The Bitcoin Network
In this part 2 of this series of Bitcoin basics, we talk of the network behind Bitcoin and in detail about mining. Please also read the previous article
Bitcoin Basics – Part 1.
Update Feb 2021 – Bitcoin Price Historic Crash – Will It Fall Further?
The Bitcoin network at its core is basically a P2P (peer-to-peer network). The idea is that you have multiple peers, computers and other devices, all connected and all performing somewhat equally. In Bitcoin, every peer holds and maintains a copy of the Blockchain ledger. The Bitcoin network uses cryptographic protocols to secure and protect information being transmitted. And the name for Bitcoin software clients is wallet. Bitcoins are sent as secured digitally signed transactions which are stored on a Blockchain. When consensus (the act of reaching mutual agreement) for a majority of peers, is arrived at, new transactions are stored in a Blockchain as a new block. And this activity is known as mining.
Image source: Worldspectrum on Pexels.com
All Bitcoin transactions are signed transactions, providing secure blocks that have cryptographically signed information that can’t be modified. An owner of Bitcoins is listed on the Blockchain as the owner of the transaction, which is effectively ownership of the Bitcoins. And when an owner transfers Bitcoins to other parties, the change in ownership of those Bitcoins is recorded as a transaction on the Blockchain. The new owner becomes listed on the Blockchain as the owner of the transferred Bitcoins. And the Blockchain contains a complete record of all Bitcoins, all owners and all transactions. There is a point to be noted that there can be transaction fees when buying and selling Bitcoins. And that’s how many exchanges or sites make money, by taking a small part of that transaction as an intermediary service provider.
Learn bitcoin mining
Mining is the process of resolving Bitcoin transactions i.e. they are the computations done to validate Bitcoin transactions. This ensures Blockchain security and stability by preventing tampering and creating a secure record. The process of mining requires a complete record of all transactions which in essence is a ledger. The Bitcoin ledger is a Blockchain, which is nothin but a a public distributed ledger. The activity of mining adds transactions to the Bitcoin ledger as Bitcoins are sold. And the ledger or Blockchain is the chain of blocks, which are groups of transactions. They’re validated before they become a part of the Blockchain network.
How Bitcoin Mining Works
When new transactions are created by any nodes on the Blockchain, they are added to the Blockchain and this is achieved through a process called consensus, which is basically getting a majority of nodes on the Bitcoin network to reach an agreement. The Bitcoin Blockchain isn’t updated in real-time, in fact, it’s updated about roughly every ten minutes. And this update process is where the mining process occurs. After this, the group of transactions is converted into a hash and are stored on the Blockchain.

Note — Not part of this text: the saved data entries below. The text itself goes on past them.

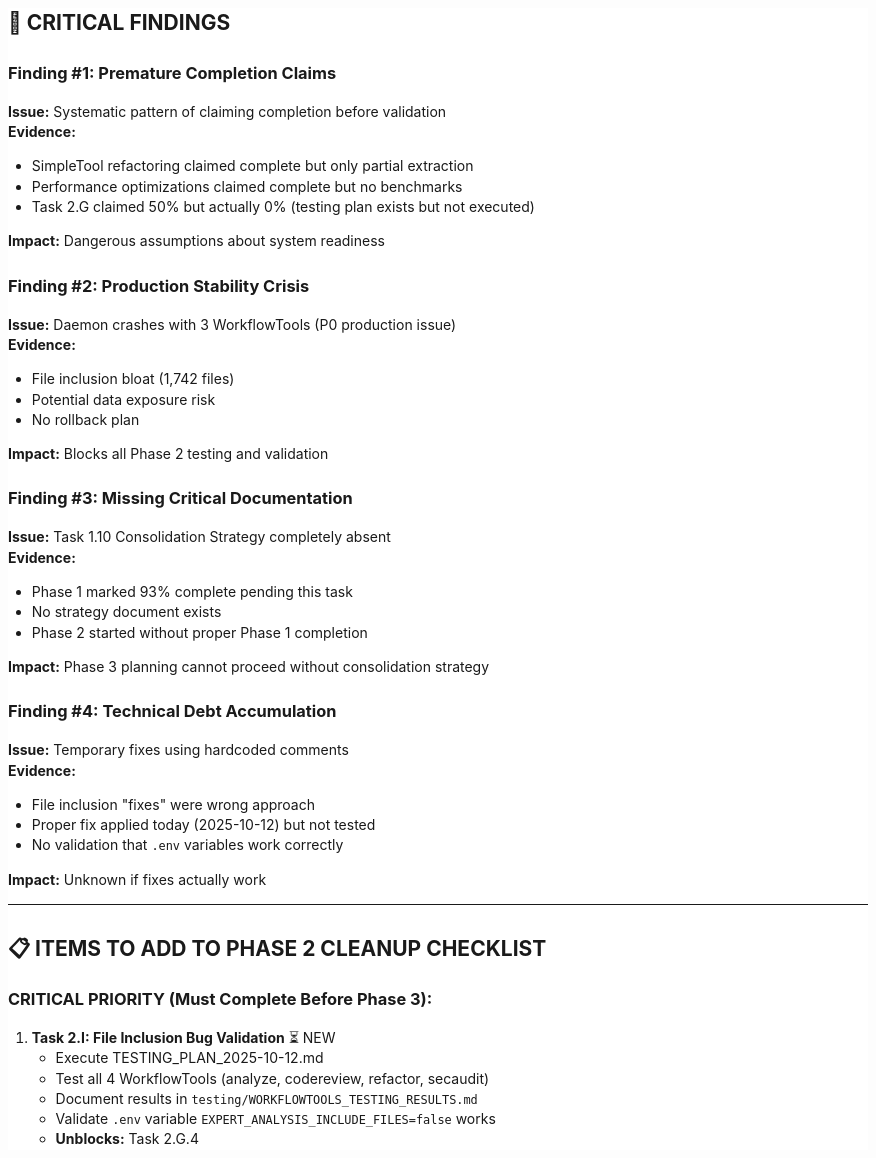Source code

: ## 🚨 CRITICAL FINDINGS

### Finding #1: Premature Completion Claims
**Issue:** Systematic pattern of claiming completion before validation  
**Evidence:**
- SimpleTool refactoring claimed complete but only partial extraction
- Performance optimizations claimed complete but no benchmarks
- Task 2.G claimed 50% but actually 0% (testing plan exists but not executed)

**Impact:** Dangerous assumptions about system readiness

### Finding #2: Production Stability Crisis
**Issue:** Daemon crashes with 3 WorkflowTools (P0 production issue)  
**Evidence:**
- File inclusion bloat (1,742 files)
- Potential data exposure risk
- No rollback plan

**Impact:** Blocks all Phase 2 testing and validation

### Finding #3: Missing Critical Documentation
**Issue:** Task 1.10 Consolidation Strategy completely absent  
**Evidence:**
- Phase 1 marked 93% complete pending this task
- No strategy document exists
- Phase 2 started without proper Phase 1 completion

**Impact:** Phase 3 planning cannot proceed without consolidation strategy

### Finding #4: Technical Debt Accumulation
**Issue:** Temporary fixes using hardcoded comments  
**Evidence:**
- File inclusion "fixes" were wrong approach
- Proper fix applied today (2025-10-12) but not tested
- No validation that `.env` variables work correctly

**Impact:** Unknown if fixes actually work

---

## 📋 ITEMS TO ADD TO PHASE 2 CLEANUP CHECKLIST

### **CRITICAL PRIORITY (Must Complete Before Phase 3):**

1. **Task 2.I: File Inclusion Bug Validation** ⏳ NEW
   - Execute TESTING_PLAN_2025-10-12.md
   - Test all 4 WorkflowTools (analyze, codereview, refactor, secaudit)
   - Document results in `testing/WORKFLOWTOOLS_TESTING_RESULTS.md`
   - Validate `.env` variable `EXPERT_ANALYSIS_INCLUDE_FILES=false` works
   - **Unblocks:** Task 2.G.4
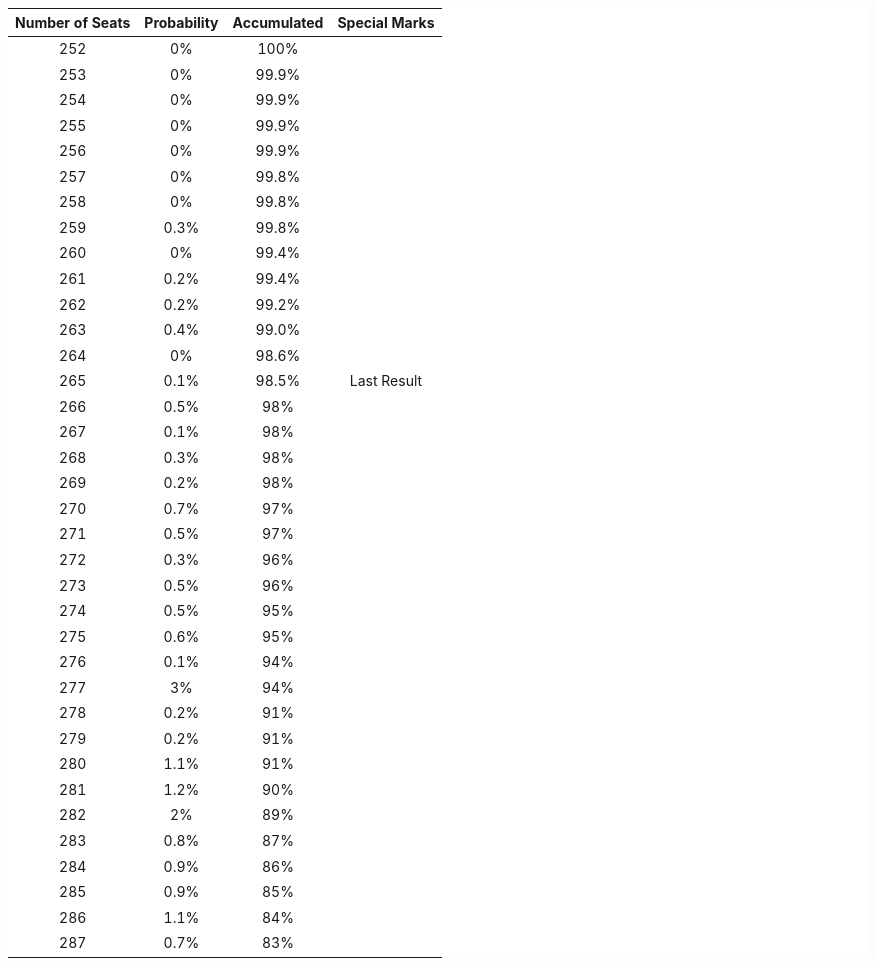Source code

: 
| Number of Seats | Probability | Accumulated | Special Marks |
|:---------------:|:-----------:|:-----------:|:-------------:|
| 252 | 0% | 100% |  |
| 253 | 0% | 99.9% |  |
| 254 | 0% | 99.9% |  |
| 255 | 0% | 99.9% |  |
| 256 | 0% | 99.9% |  |
| 257 | 0% | 99.8% |  |
| 258 | 0% | 99.8% |  |
| 259 | 0.3% | 99.8% |  |
| 260 | 0% | 99.4% |  |
| 261 | 0.2% | 99.4% |  |
| 262 | 0.2% | 99.2% |  |
| 263 | 0.4% | 99.0% |  |
| 264 | 0% | 98.6% |  |
| 265 | 0.1% | 98.5% | Last Result |
| 266 | 0.5% | 98% |  |
| 267 | 0.1% | 98% |  |
| 268 | 0.3% | 98% |  |
| 269 | 0.2% | 98% |  |
| 270 | 0.7% | 97% |  |
| 271 | 0.5% | 97% |  |
| 272 | 0.3% | 96% |  |
| 273 | 0.5% | 96% |  |
| 274 | 0.5% | 95% |  |
| 275 | 0.6% | 95% |  |
| 276 | 0.1% | 94% |  |
| 277 | 3% | 94% |  |
| 278 | 0.2% | 91% |  |
| 279 | 0.2% | 91% |  |
| 280 | 1.1% | 91% |  |
| 281 | 1.2% | 90% |  |
| 282 | 2% | 89% |  |
| 283 | 0.8% | 87% |  |
| 284 | 0.9% | 86% |  |
| 285 | 0.9% | 85% |  |
| 286 | 1.1% | 84% |  |
| 287 | 0.7% | 83% |  |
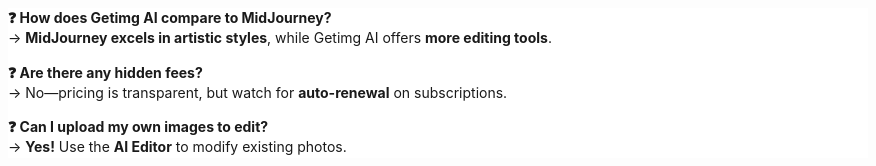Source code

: **❓ How does Getimg AI compare to MidJourney?**  
→ **MidJourney excels in artistic styles**, while Getimg AI offers **more editing tools**.  

**❓ Are there any hidden fees?**  
→ No—pricing is transparent, but watch for **auto-renewal** on subscriptions.  

**❓ Can I upload my own images to edit?**  
→ **Yes!** Use the **AI Editor** to modify existing photos.  
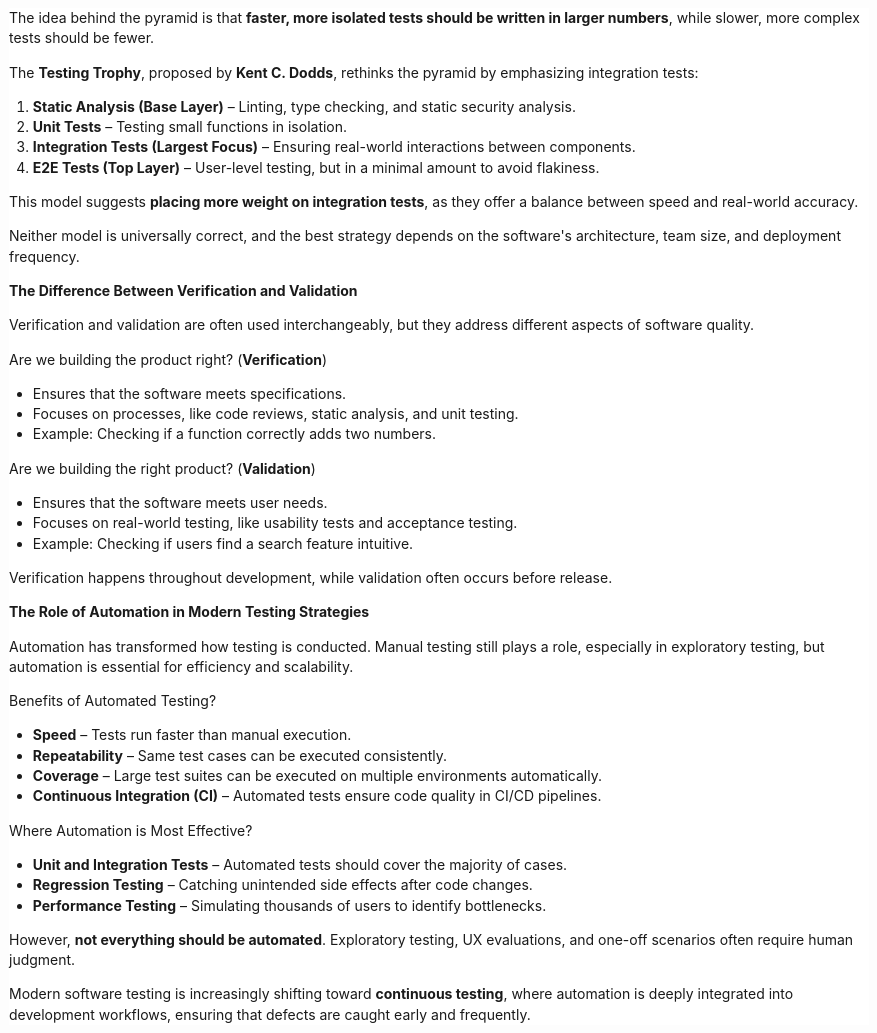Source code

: The idea behind the pyramid is that **faster, more isolated tests should be written in larger numbers**, while slower, more complex tests should be fewer.

The **Testing Trophy**, proposed by **Kent C. Dodds**, rethinks the pyramid by emphasizing integration tests:

1. **Static Analysis (Base Layer)** – Linting, type checking, and static security analysis.
2. **Unit Tests** – Testing small functions in isolation.
3. **Integration Tests (Largest Focus)** – Ensuring real-world interactions between components.
4. **E2E Tests (Top Layer)** – User-level testing, but in a minimal amount to avoid flakiness.

This model suggests **placing more weight on integration tests**, as they offer a balance between speed and real-world accuracy.

Neither model is universally correct, and the best strategy depends on the software's architecture, team size, and deployment frequency.

**The Difference Between Verification and Validation**

Verification and validation are often used interchangeably, but they address different aspects of software quality.

Are we building the product right? (**Verification**)

- Ensures that the software meets specifications.
- Focuses on processes, like code reviews, static analysis, and unit testing.
- Example: Checking if a function correctly adds two numbers.

Are we building the right product? (**Validation**)

- Ensures that the software meets user needs.
- Focuses on real-world testing, like usability tests and acceptance testing.
- Example: Checking if users find a search feature intuitive.

Verification happens throughout development, while validation often occurs before release.

**The Role of Automation in Modern Testing Strategies**

Automation has transformed how testing is conducted. Manual testing still plays a role, especially in exploratory testing, but automation is essential for efficiency and scalability.

Benefits of Automated Testing?

- **Speed** – Tests run faster than manual execution.
- **Repeatability** – Same test cases can be executed consistently.
- **Coverage** – Large test suites can be executed on multiple environments automatically.
- **Continuous Integration (CI)** – Automated tests ensure code quality in CI/CD pipelines.

Where Automation is Most Effective?

- **Unit and Integration Tests** – Automated tests should cover the majority of cases.
- **Regression Testing** – Catching unintended side effects after code changes.
- **Performance Testing** – Simulating thousands of users to identify bottlenecks.

However, **not everything should be automated**. Exploratory testing, UX evaluations, and one-off scenarios often require human judgment.

Modern software testing is increasingly shifting toward **continuous testing**, where automation is deeply integrated into development workflows, ensuring that defects are caught early and frequently.

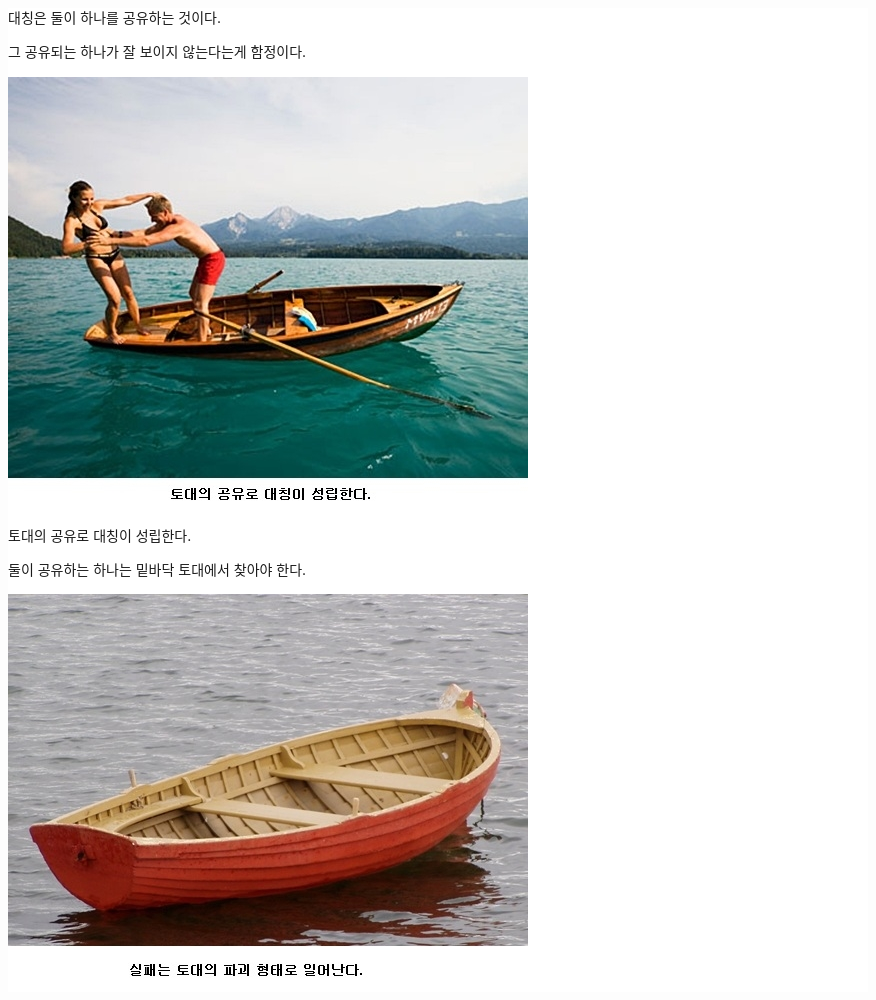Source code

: 대칭은 둘이 하나를 공유하는 것이다.

그 공유되는 하나가 잘 보이지 않는다는게 함정이다.

  


<img src="files/attach/images/198/095/597/144.jpg" alt="144.jpg" width="520" height="430" />

  


토대의 공유로 대칭이 성립한다.

둘이 공유하는 하나는 밑바닥 토대에서 찾아야 한다.

  


<img src="files/attach/images/198/095/597/145.jpg" alt="145.jpg" width="520" height="392" />
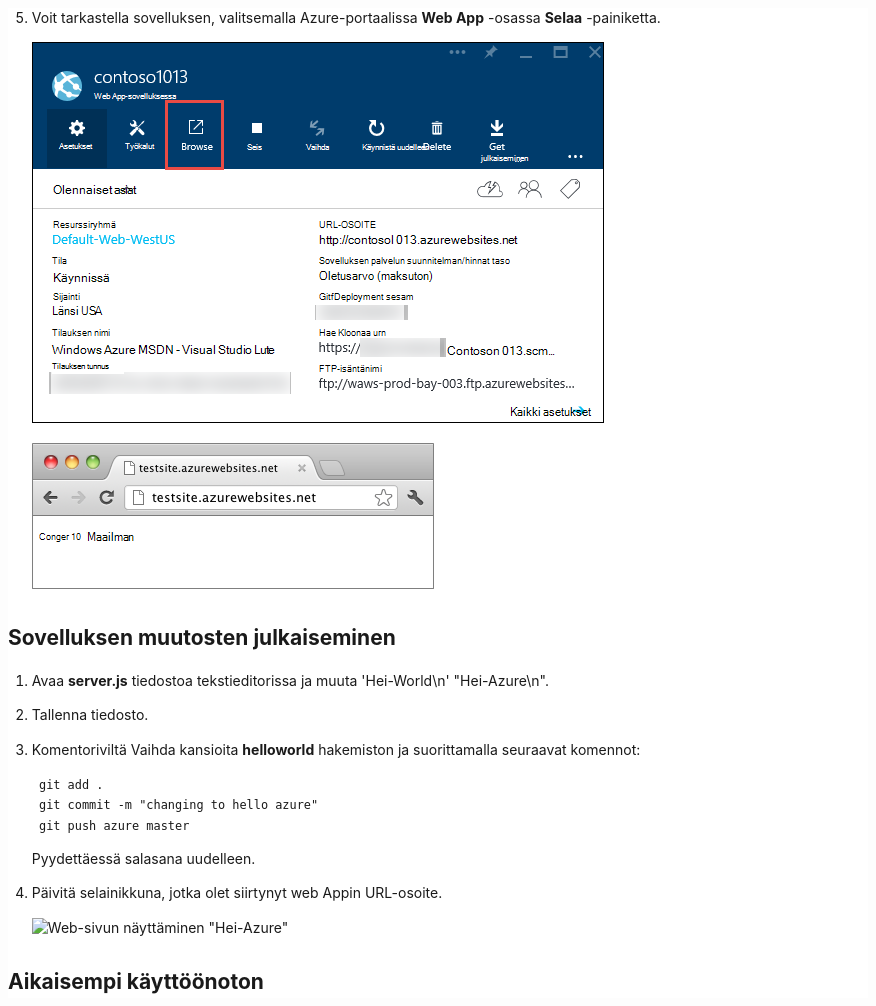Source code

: 5. Voit tarkastella sovelluksen, valitsemalla Azure-portaalissa **Web App** -osassa **Selaa** -painiketta.

    ![Selaa-painike](./media/web-sites-nodejs-develop-deploy-mac/browsebutton.png)

    ![Hei Azure-tietokannassa](./media/web-sites-nodejs-develop-deploy-mac/helloworldazure.png)

## <a name="publish-changes-to-your-application"></a>Sovelluksen muutosten julkaiseminen

1. Avaa **server.js** tiedostoa tekstieditorissa ja muuta 'Hei-World\n' "Hei-Azure\n". 

2. Tallenna tiedosto.

2. Komentoriviltä Vaihda kansioita **helloworld** hakemiston ja suorittamalla seuraavat komennot:

        git add .
        git commit -m "changing to hello azure"
        git push azure master

    Pyydettäessä salasana uudelleen.

3. Päivitä selainikkuna, jotka olet siirtynyt web Appin URL-osoite.

    ![Web-sivun näyttäminen "Hei-Azure"][helloworld-completed]

## <a name="roll-back-a-deployment"></a>Aikaisempi käyttöönoton


[helloworld-completed]: ./media/web-sites-nodejs-develop-deploy-mac/helloazure.png
[helloworld-localhost]: ./media/web-sites-nodejs-develop-deploy-mac/helloworldlocal.png
[portal-quick-create]: ./media/web-sites-nodejs-develop-deploy-mac/create-quick-website.png
[portal-quick-create2]: ./media/web-sites-nodejs-develop-deploy-mac/create-quick-website2.png
[setup-git-publishing]: ./media/web-sites-nodejs-develop-deploy-mac/setup_git_publishing.png
[go-to-dashboard]: ./media/web-sites-nodejs-develop-deploy-mac/go_to_dashboard.png
[deployment-part]: ./media/web-sites-nodejs-develop-deploy-mac/deployment-part.png
[deployment-credentials]: ./media/web-sites-nodejs-develop-deploy-mac/deployment-credentials.png
[git-url]: ./media/web-sites-nodejs-develop-deploy-mac/git-url.png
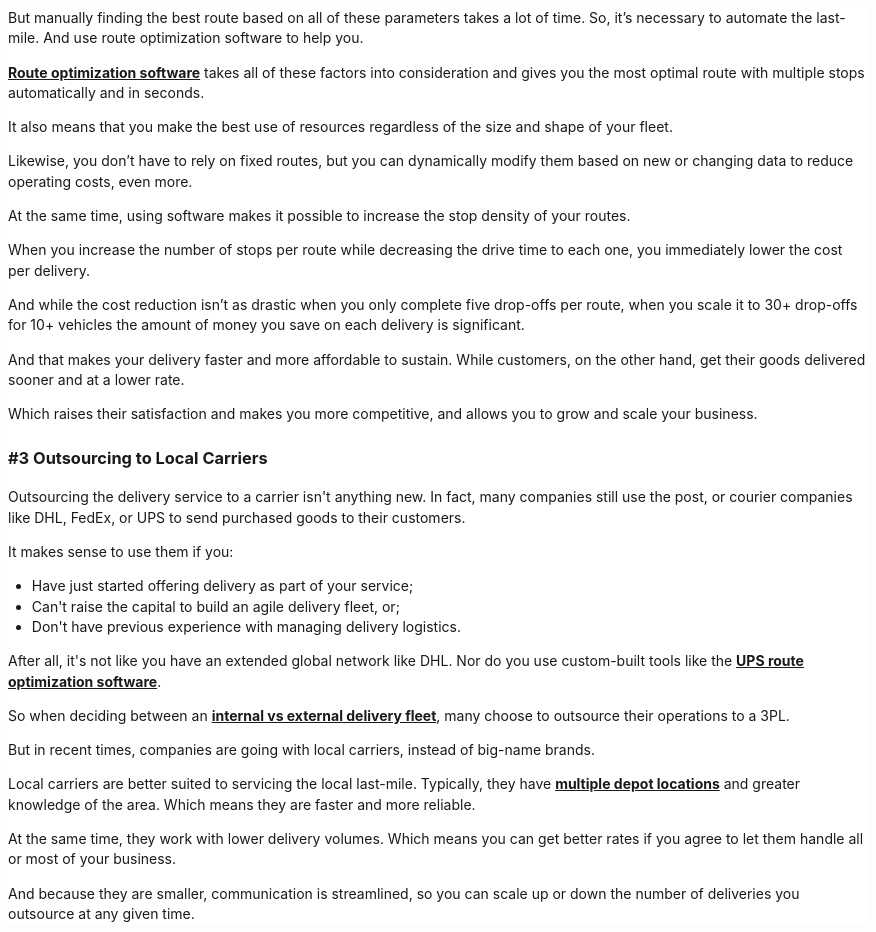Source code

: But manually finding the best route based on all of these parameters takes a lot of time. So, it’s necessary to automate the last-mile. And use route optimization software to help you.

[**Route optimization software**](https://elogii.com/blog/guide-to-route-optimization-software/ "Route optimization software") takes all of these factors into consideration and gives you the most optimal route with multiple stops automatically and in seconds.

It also means that you make the best use of resources regardless of the size and shape of your fleet.

Likewise, you don’t have to rely on fixed routes, but you can dynamically modify them based on new or changing data to reduce operating costs, even more.

At the same time, using software makes it possible to increase the stop density of your routes.

When you increase the number of stops per route while decreasing the drive time to each one, you immediately lower the cost per delivery.

And while the cost reduction isn’t as drastic when you only complete five drop-offs per route, when you scale it to 30+ drop-offs for 10+ vehicles the amount of money you save on each delivery is significant.

And that makes your delivery faster and more affordable to sustain. While customers, on the other hand, get their goods delivered sooner and at a lower rate.

Which raises their satisfaction and makes you more competitive, and allows you to grow and scale your business.

### #3 Outsourcing to Local Carriers

Outsourcing the delivery service to a carrier isn't anything new. In fact, many companies still use the post, or courier companies like DHL, FedEx, or UPS to send purchased goods to their customers.

It makes sense to use them if you:

* Have just started offering delivery as part of your service;
* Can't raise the capital to build an agile delivery fleet, or;
* Don't have previous experience with managing delivery logistics.

After all, it's not like you have an extended global network like DHL. Nor do you use custom-built tools like the [**UPS route optimization software**](https://elogii.com/blog/ups-route-optimization-software/ "UPS route optimization software").

So when deciding between an [**internal vs external delivery fleet**](https://elogii.com/blog/internal-vs-external-delivery-fleet-everything-you-need-to-know/ "internal vs external delivery fleet"), many choose to outsource their operations to a 3PL.

But in recent times, companies are going with local carriers, instead of big-name brands.

Local carriers are better suited to servicing the local last-mile. Typically, they have [**multiple depot locations**](https://elogii.com/blog/planning-at-depot-level-vs-multi-depot-planning/ "Multi-Depot Planning") and greater knowledge of the area. Which means they are faster and more reliable.

At the same time, they work with lower delivery volumes. Which means you can get better rates if you agree to let them handle all or most of your business.

And because they are smaller, communication is streamlined, so you can scale up or down the number of deliveries you outsource at any given time.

A hash is nothing but a function which takes an input of any length and returns an output of a finite length. It is because of this hash that the transactions are non-updatable, meaning any minute change in the group of transactions and the new block, would drastically change the hash value.
Image source – Wikipedia
More details can be found at
As seen from the above illustration, even a minute change in the input changes the hash output value drastically, hence hashing is a core concept in the cryptocurrency / Blockchain world.
Every hash is created from the hash of the prior transaction block. The mining process doesn’t actually create Bitcoins but rather mining is used to solve problems (computing a unique value) so that the Blockchain can be updated. It involves the work done to solve increasingly complex problems that require a lot of computational processing power. And this is where competition comes in. Generally, the more processing power you throw at mining a transaction block, the higher the chances that you’ll solve it first. So miners invest a lot of money in hardware and power generation to solve these problems. Because there’s a reward for solving the problem so transactions can be added to the Blockchain. And the reward is that miners receive Bitcoins as a transaction fee. So there’s a monetary benefit associated with mining and hence people agree to participate in the Blockchain network as mining nodes. Once a block of transactions has been successfully mined, it’s distributed to the network for consensus (agreement). This happens over and over again, billions of times, and approximately every ten minutes, a hash is accepted. Consensus is achieved and the block is added to the Bitcoin Blockchain network.
In these 2-part series of Bitcoin basics, we understood the basic fundamentals of Bitcoin and also we covered some advanced topics like the Bitcoin network, hashing and mining.